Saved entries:
"""

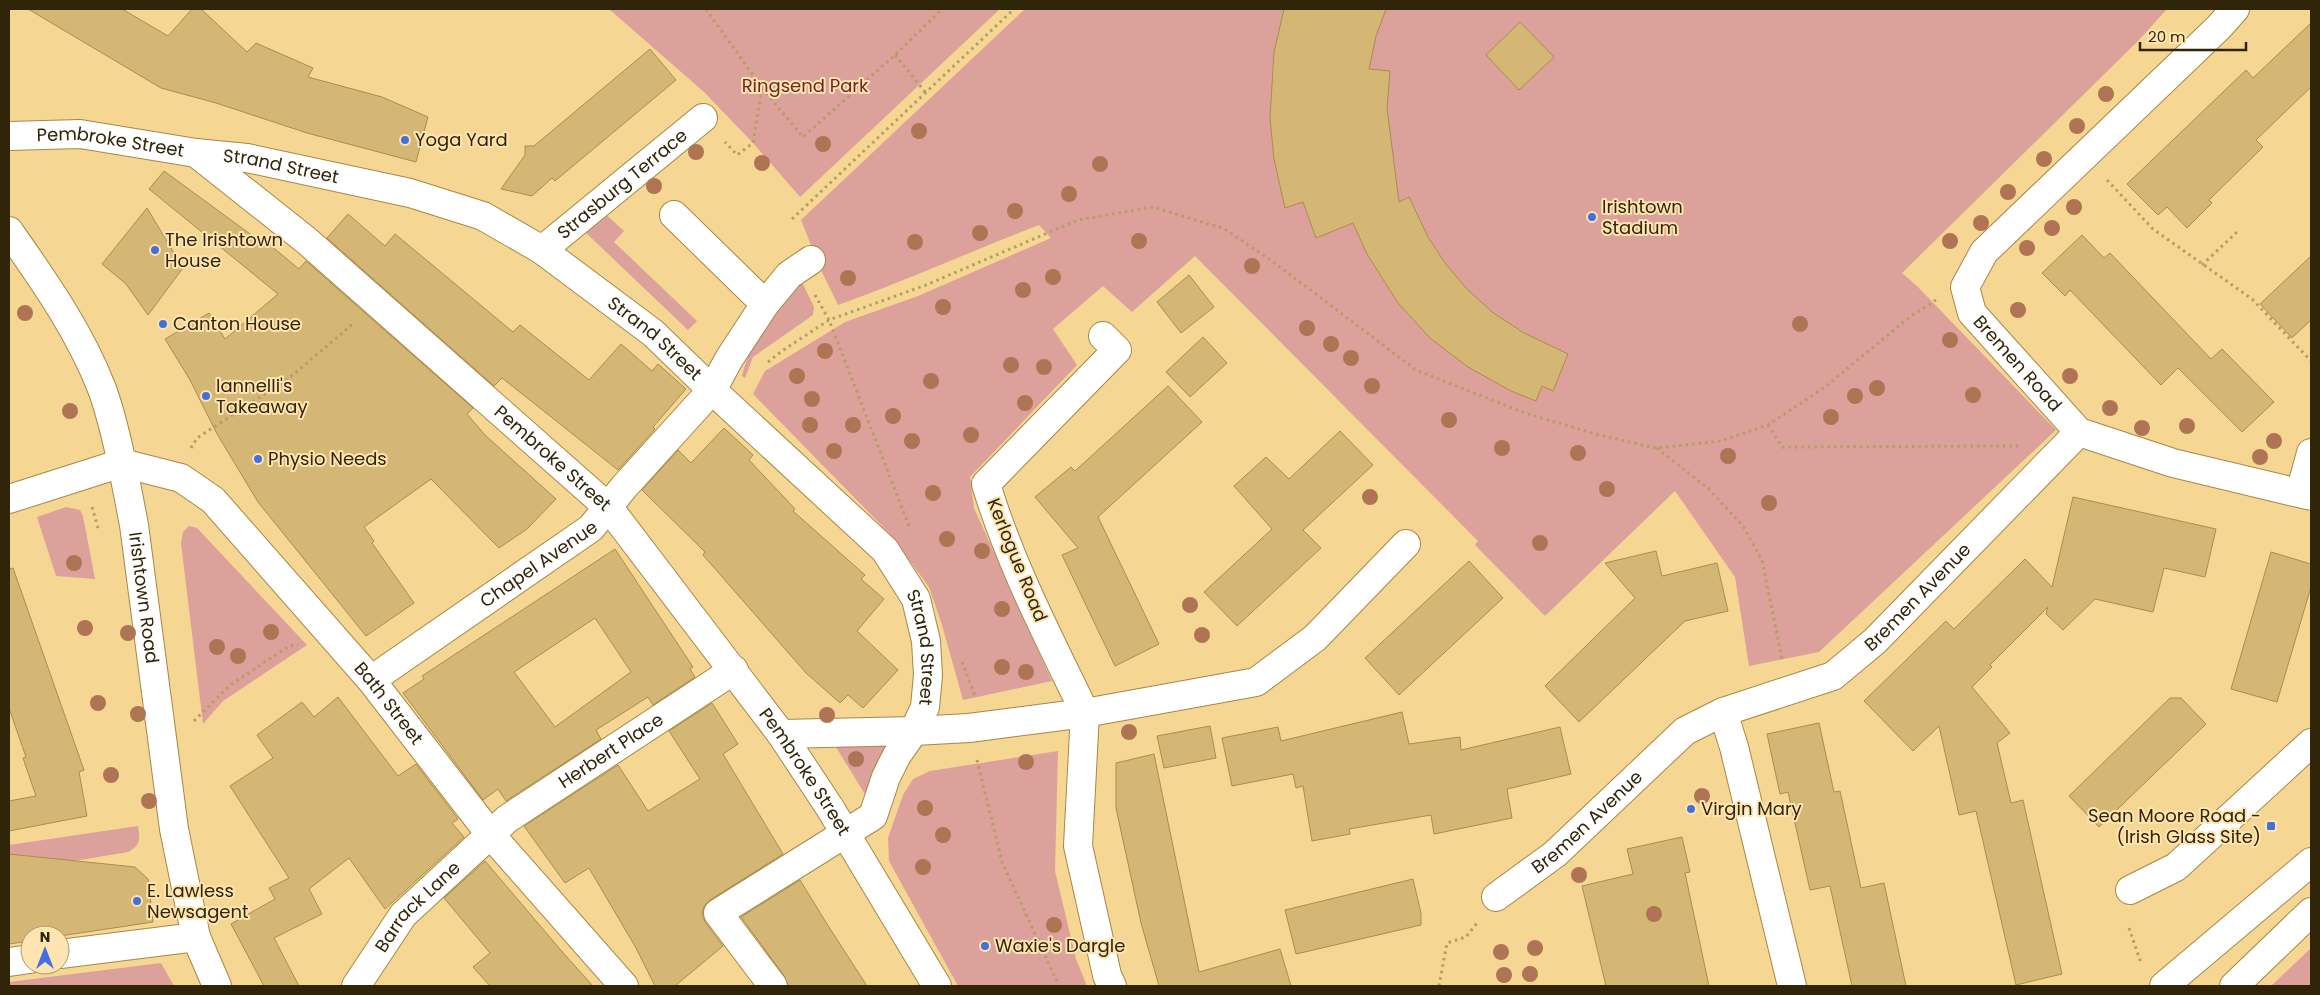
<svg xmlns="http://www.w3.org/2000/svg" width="2320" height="995" viewBox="0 0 2320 995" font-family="Poppins,sans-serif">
  <rect width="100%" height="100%" fill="#f6d693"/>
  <path fill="#dca19b" d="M609,9h391l-200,188 -47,-54 -49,-51z
    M1025,9h1142l-29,32 -236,232 15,13 139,144 -237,222 -70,14 -14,-89 -60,-86 -130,125 -70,-71 3,-4 -283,-285 -63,56 -29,-26 -50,43 24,36 -107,112 4,31 78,173 -89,19 -21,-75 -13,-38 -39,-53 -137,-140 12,-23 80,-49 73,-26 133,-58 -12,-13c-68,26 -133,56 -201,80l-17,-35 -20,-50z
    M603,212l21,19 -10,11 83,79 -9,9 -104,-99z
    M802,282l12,25 -1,8 -60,42 -8,21 -3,-2c8,-36 35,-67 60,-94z
    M66,507l14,3 3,6 12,63 -39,-3 -19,-59z
    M189,526l8,2 110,117 -84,56 -20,23 -22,-181 2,-11z
    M834,744h54l-20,55z
    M1058,751l-3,120 21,88 11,27h-129l-69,-125 -1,-23 15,-43 10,-16 17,-8z
    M138,826c2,13 3,19 -10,26l-119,20v-27z
    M2311,948v38h-40z
    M161,963l13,23h-165v-4z"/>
  <path fill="#d5b775" stroke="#aa8d4c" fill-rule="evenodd" d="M28,9h94l46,27 24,-27h9l46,43 9,-9 57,25 -5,9 74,20 46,20 -12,45 -109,-29 -91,-30 -55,-15z
    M1284,9h102l-10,27 -7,33 21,2 -3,37 12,94 10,-5 19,40 17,26 21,25 26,24 32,21 44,21 -15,37 -11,-5 -6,15 -25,-10 -43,-24 -38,-29 -32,-35 -31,-49 -14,-31 -37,15 -13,-36 -18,6 -11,-49 -4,-41 4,-66z
    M1520,22l34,35 -35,33 -33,-35z
    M2311,23v64l-55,53 7,7 -54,53 3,3 -25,25 -20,-21 -9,8 -31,-31 119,-114 7,8z
    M650,49l26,31 -121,101 -3,-3 -20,18 -31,-7 24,-34v-9h9z
    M164,171l93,68 2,-3 40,33 7,-8 167,147 -6,6 18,21 71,64 -29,30 -28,19 -68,-69 -67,48 10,14 -2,2 42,60 -48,33 -108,-134 -41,-68 -27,-54 -25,-41 44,-26 16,26 53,-45 -129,-105z
    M147,208l36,60 -35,47 -22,-31 -24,-20z
    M348,214l37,32 10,-12 118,98 7,-7 69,55 32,-36 31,27 6,-7 28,25 -33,38 2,2 -37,41 -116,-92 -8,8 -167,-148z
    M2082,235l22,23 6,-5 101,106 11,-10 52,53 -32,30 -64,-64 -17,17 -91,-95 -5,6 -23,-23z
    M2311,256v64l-19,18 -32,-34z
    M1189,275l25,32 -33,26 -24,-31z
    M1203,337l24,26 -37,34 -24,-25z
    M1168,386l34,36 -104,95 61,127 -44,22 -53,-111 16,-7 -43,-51 36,-30 4,4z
    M724,428l29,27 -4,5 46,49 -2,2 72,64 -4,4 23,20 -27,32 41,39 -35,38 -15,-13 -8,8 -34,-30 -103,-118 2,-3 -63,-62 36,-40 13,13z
    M1340,431l33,34 -70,65 18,18 -84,78 -33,-34 68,-63 -38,-43 32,-29 23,22z
    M2073,497l143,32 -11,48 -41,-9 -11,44 -58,-13 -32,31 -17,-16 2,-7 -58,58 2,2 -20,20 38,46 -13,10 14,60 12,-3 39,174 -46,11 -40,-174 -17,4 -20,-89 -26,25 -49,-50 82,-80 8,8 71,-70 27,28z
    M615,549l78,118 -3,2 5,8 -42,28 -5,-8 -52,33 5,9 -95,62 -8,-12 -15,11 -80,-107 21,-14 -2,-3zM595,618l36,54 -76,55 -41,-55z
    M1656,551l6,25 55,-13 11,48 -43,10 -106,101 -34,-36 90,-88 -30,-35z
    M2271,552l40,12v23l-34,115 -46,-13z
    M1469,561l34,37 -104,97 -34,-37z
    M13,568l71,202 -5,2 8,44 -78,15v-30l27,-5 -13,-38 3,-1 -17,-49v-139z
    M338,697l60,79 18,-12 42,55 -6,4 12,14 -79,72 -36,-51 -40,31 13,25 -48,24 25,48h-35l-33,-62 44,-25 -6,-11 20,-10 -59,-92 43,-28 -16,-23 45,-33 12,15z
    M2170,698h11l25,26 -107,103 -30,-31z
    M712,703l26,41 -15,10 60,100 -73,46 -6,6 -2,8 3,8 18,24 -48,40h-20l-19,-38 -47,-80 -24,15 -41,-57 94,-61 30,46 52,-32 -31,-48z
    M1402,712l7,32 51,-7 1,13 99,-23 11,47 -64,15 5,29 -78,16 -3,-19 -82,14 1,5 -38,7 -9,-55 -7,2 -3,-14 -61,12 -10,-48 56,-11 3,14z
    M1819,723l15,69 6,-1 21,97 23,-5 22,103h-54l-22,-100 -20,4 -22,-98 -8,2 -13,-60z
    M1210,726l6,32 -52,10 -7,-32z
    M1154,754l45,218 81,-23 11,37h-132l-18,-63 -25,-115v-45z
    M1682,837l8,35 -5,1 24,113h-103l-24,-100 51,-12 -6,-25z
    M9,854l126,13 13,12 5,43 -93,14 -30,-1v6l-21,3z
    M485,861l80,94 28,31h-103l-17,-19 17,-14 -46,-55z
    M1413,879l8,34v12l-125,29 -11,-44z
    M800,880l27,44 40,62h-79l-3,-9 -44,-60z"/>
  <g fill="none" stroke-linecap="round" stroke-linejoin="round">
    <defs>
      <g id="minor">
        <path id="s1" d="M2235,9l-16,18 -235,225 -19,35 7,26 107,119 94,31 138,33"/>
        <path id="s2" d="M196,153l51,5 163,35 73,23 59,34 111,83 59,57 173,160 31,49 10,42 2,34 -3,32 -11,24 -17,24 -11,22 -13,39 -155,97 55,73"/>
        <path d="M674,215l91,89"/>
        <path id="s3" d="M542,250l161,-132"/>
        <path d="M2300,493l11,-40"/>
        <path id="s4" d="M9,499l113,-36 12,62 40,304 22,108 21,49"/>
        <path id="s5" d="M371,680l220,-152 33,-41 88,-97 17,-31 36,-55 24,-29 22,-15"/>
        <path d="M1723,712l11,35 58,239"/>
        <path d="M781,734l133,-3 55,-3 116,-15c-36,-75 -75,-149 -99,-229l131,-134 -14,-14"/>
        <path d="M2130,890l46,-23 135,-124"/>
        <path id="s6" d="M1496,897l59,-43 130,-123 38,-19 110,-36 42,-35 204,-209"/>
        <path d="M60,954l136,-17"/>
        <path d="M9,962l21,-3"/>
        <path id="s7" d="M356,986l47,-71 104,-96 227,-149"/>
        <path d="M1112,986l-5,-11 -29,-129 7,-133 171,-31 59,-44 91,-94"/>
      </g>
      <g id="major">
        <path id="s8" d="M9,136l71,-2 116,19 111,88 302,267 172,226 49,74 107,178"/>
        <path id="s9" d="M9,231c35,50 71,101 93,158 9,24 14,48 20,74l59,15 32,22 158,180 119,154 134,152"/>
        <path d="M2164,986l147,-124"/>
        <path d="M2234,986l77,-74"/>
      </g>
    </defs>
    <use href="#minor" stroke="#a58846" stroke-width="30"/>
    <use href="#major" stroke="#a58846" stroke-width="30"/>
    <path stroke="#b69c66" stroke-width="3" stroke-dasharray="2.5 4" stroke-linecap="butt" d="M706,9l56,79 -9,55 -16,12 -12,-13
      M895,55l31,38
      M762,88l41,49 92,-82 47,-46
      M2107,180l46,49 99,70 59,62
      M792,219l222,-210
      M2202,265l36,-34
      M815,295l14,25 80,206
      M768,362l14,-11 47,-31 97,-35 152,-65 75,-13 72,22 51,35 140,106 109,43 74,22 57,13 65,-7 47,-16 57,-38 86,-71 25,-16
      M1768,425l14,22 236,-1
      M191,448l6,-10 91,-59 66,-56
      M1657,448l52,41 34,37 19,34 20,99
      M92,507l6,21
      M962,662l13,34
      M194,721l35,-35 60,-40 9,-1
      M977,760l25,102 57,124
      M2129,928l12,35
      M1439,986l8,-43 19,-6 11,-14"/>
    <use href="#minor" stroke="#fff" stroke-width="28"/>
    <use href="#major" stroke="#fff" stroke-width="28"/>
  </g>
  <g fill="#ae7454">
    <circle cx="2106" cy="94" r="8"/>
    <circle cx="2077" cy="126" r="8"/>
    <circle cx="919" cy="131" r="8"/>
    <circle cx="823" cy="144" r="8"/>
    <circle cx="696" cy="152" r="8"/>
    <circle cx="2044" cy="159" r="8"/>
    <circle cx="762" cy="163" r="8"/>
    <circle cx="1100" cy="164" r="8"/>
    <circle cx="654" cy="186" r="8"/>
    <circle cx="2008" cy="192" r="8"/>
    <circle cx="1069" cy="194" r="8"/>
    <circle cx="2074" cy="207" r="8"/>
    <circle cx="1015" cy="211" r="8"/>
    <circle cx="1981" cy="223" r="8"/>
    <circle cx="2052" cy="228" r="8"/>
    <circle cx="980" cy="233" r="8"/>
    <circle cx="1139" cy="241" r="8"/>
    <circle cx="1950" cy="241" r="8"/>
    <circle cx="915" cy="242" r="8"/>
    <circle cx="2027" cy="248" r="8"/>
    <circle cx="1252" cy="266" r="8"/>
    <circle cx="1053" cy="277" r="8"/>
    <circle cx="848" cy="278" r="8"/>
    <circle cx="1023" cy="290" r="8"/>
    <circle cx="943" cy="307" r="8"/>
    <circle cx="2018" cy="310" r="8"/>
    <circle cx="25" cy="313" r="8"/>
    <circle cx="1800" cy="324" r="8"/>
    <circle cx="1307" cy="328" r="8"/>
    <circle cx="1950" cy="340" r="8"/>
    <circle cx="1331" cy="344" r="8"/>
    <circle cx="825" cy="351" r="8"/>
    <circle cx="1351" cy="358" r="8"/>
    <circle cx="1011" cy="365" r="8"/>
    <circle cx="1044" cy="367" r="8"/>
    <circle cx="797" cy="376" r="8"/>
    <circle cx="2070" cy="376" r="8"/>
    <circle cx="931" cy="381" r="8"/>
    <circle cx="1372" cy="386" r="8"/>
    <circle cx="1877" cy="388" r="8"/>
    <circle cx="1973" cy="395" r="8"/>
    <circle cx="1855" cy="396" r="8"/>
    <circle cx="812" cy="399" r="8"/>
    <circle cx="1025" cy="403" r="8"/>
    <circle cx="2110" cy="408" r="8"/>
    <circle cx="70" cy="411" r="8"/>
    <circle cx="893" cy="416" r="8"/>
    <circle cx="1831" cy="417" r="8"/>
    <circle cx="1449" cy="420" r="8"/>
    <circle cx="810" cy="425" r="8"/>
    <circle cx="853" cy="425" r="8"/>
    <circle cx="2187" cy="426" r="8"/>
    <circle cx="2142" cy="428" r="8"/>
    <circle cx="971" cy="435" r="8"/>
    <circle cx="912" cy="441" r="8"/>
    <circle cx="2274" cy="441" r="8"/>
    <circle cx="1502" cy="448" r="8"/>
    <circle cx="834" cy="451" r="8"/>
    <circle cx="1578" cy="453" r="8"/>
    <circle cx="1728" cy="456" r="8"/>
    <circle cx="2260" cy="457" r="8"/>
    <circle cx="1607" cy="489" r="8"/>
    <circle cx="933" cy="493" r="8"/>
    <circle cx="1370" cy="497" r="8"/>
    <circle cx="1769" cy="503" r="8"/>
    <circle cx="947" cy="539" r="8"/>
    <circle cx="1540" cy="543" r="8"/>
    <circle cx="982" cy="551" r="8"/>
    <circle cx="74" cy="563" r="8"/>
    <circle cx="1190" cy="605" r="8"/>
    <circle cx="1002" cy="609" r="8"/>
    <circle cx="85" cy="628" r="8"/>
    <circle cx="271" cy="632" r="8"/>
    <circle cx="128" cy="633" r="8"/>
    <circle cx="1202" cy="635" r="8"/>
    <circle cx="217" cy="647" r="8"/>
    <circle cx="238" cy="656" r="8"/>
    <circle cx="1002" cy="667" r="8"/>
    <circle cx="1026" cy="672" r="8"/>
    <circle cx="98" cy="703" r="8"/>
    <circle cx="138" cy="714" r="8"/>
    <circle cx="827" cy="715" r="8"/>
    <circle cx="1129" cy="732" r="8"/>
    <circle cx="856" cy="759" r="8"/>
    <circle cx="1026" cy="762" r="8"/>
    <circle cx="111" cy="775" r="8"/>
    <circle cx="1702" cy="796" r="8"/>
    <circle cx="149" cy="801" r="8"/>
    <circle cx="925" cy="808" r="8"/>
    <circle cx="943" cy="835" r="8"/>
    <circle cx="923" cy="867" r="8"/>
    <circle cx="1579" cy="875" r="8"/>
    <circle cx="1654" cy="914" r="8"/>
    <circle cx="1054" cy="925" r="8"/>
    <circle cx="1535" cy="948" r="8"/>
    <circle cx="1501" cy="952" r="8"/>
    <circle cx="1530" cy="974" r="8"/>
    <circle cx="1504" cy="975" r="8"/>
  </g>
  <g fill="#436fe0" stroke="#fee4b0" stroke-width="2">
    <circle cx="405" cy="140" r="5"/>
    <circle cx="1592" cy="217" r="5"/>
    <circle cx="155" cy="250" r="5"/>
    <circle cx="163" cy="324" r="5"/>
    <circle cx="206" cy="396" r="5"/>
    <circle cx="258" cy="459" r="5"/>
    <circle cx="1691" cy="809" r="5"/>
    <rect x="2266" y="821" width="10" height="10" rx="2.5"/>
    <circle cx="137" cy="901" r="5"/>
    <circle cx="985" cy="946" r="5"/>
  </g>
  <g text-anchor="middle" stroke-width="4" stroke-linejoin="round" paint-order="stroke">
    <g font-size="18" fill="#732321" stroke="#fee4b0">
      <text x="805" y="92">Ringsend Park</text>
    </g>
    <g font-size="18" fill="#312509" stroke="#fee4b0" text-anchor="start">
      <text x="415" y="146">Yoga Yard</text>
      <text x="1602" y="213">Irishtown<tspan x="1602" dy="21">Stadium</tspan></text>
      <text x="165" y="246">The Irishtown<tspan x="165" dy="21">House</tspan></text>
      <text x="173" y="330">Canton House</text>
      <text x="216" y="392">Iannelli's<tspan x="216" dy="21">Takeaway</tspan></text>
      <text x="268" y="465">Physio Needs</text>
      <text x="1701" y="815">Virgin Mary</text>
      <text x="2261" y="822" text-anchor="end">Sean Moore Road -<tspan x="2261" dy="21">(Irish Glass Site)</tspan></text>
      <text x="147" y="897">E. Lawless<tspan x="147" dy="21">Newsagent</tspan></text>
      <text x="995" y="952">Waxie's Dargle</text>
    </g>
    <g font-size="18" fill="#312509" stroke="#fee4b0">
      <text dy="6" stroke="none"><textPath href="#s8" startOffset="102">Pembroke Street</textPath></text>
      <text dy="6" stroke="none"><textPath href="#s2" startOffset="86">Strand Street</textPath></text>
      <text dy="6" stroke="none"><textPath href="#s3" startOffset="104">Strasburg Terrace</textPath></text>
      <text dy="6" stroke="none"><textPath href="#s2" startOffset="506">Strand Street</textPath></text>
      <text dy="6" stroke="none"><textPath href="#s1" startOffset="484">Bremen Road</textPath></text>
      <text dy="6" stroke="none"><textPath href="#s8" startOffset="658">Pembroke Street</textPath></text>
      <text transform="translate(1017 560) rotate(68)" y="6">Kerlogue Road</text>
      <text dy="6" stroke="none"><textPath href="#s5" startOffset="204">Chapel Avenue</textPath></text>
      <text dy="6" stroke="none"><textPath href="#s4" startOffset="255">Irishtown Road</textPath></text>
      <text dy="6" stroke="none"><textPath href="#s6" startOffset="526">Bremen Avenue</textPath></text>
      <text dy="6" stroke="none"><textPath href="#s2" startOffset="926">Strand Street</textPath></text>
      <text dy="6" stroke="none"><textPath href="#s9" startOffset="629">Bath Street</textPath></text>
      <text dy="6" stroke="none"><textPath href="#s7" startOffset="351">Herbert Place</textPath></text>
      <text dy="6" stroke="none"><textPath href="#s8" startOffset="1062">Pembroke Street</textPath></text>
      <text dy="6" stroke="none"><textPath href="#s6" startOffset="118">Bremen Avenue</textPath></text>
      <text dy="6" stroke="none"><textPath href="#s7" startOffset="101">Barrack Lane</textPath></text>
    </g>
  </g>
  <rect width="2320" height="995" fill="none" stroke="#312509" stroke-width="20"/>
  <g transform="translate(45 950)"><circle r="24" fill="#fee4b0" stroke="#ac986d"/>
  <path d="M0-4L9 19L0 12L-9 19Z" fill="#436fe0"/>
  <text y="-8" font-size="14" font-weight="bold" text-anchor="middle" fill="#312509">N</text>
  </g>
  <path d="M2140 42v8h106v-8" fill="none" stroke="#312509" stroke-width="2.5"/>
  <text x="2148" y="42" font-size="15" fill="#312509" stroke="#fee4b0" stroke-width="4" paint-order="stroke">20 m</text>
</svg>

"""

Assignment>
Which lines above hold the string "round"? Show each of them.

Result for this task>
  <g fill="none" stroke-linecap="round" stroke-linejoin="round">
  <g text-anchor="middle" stroke-width="4" stroke-linejoin="round" paint-order="stroke">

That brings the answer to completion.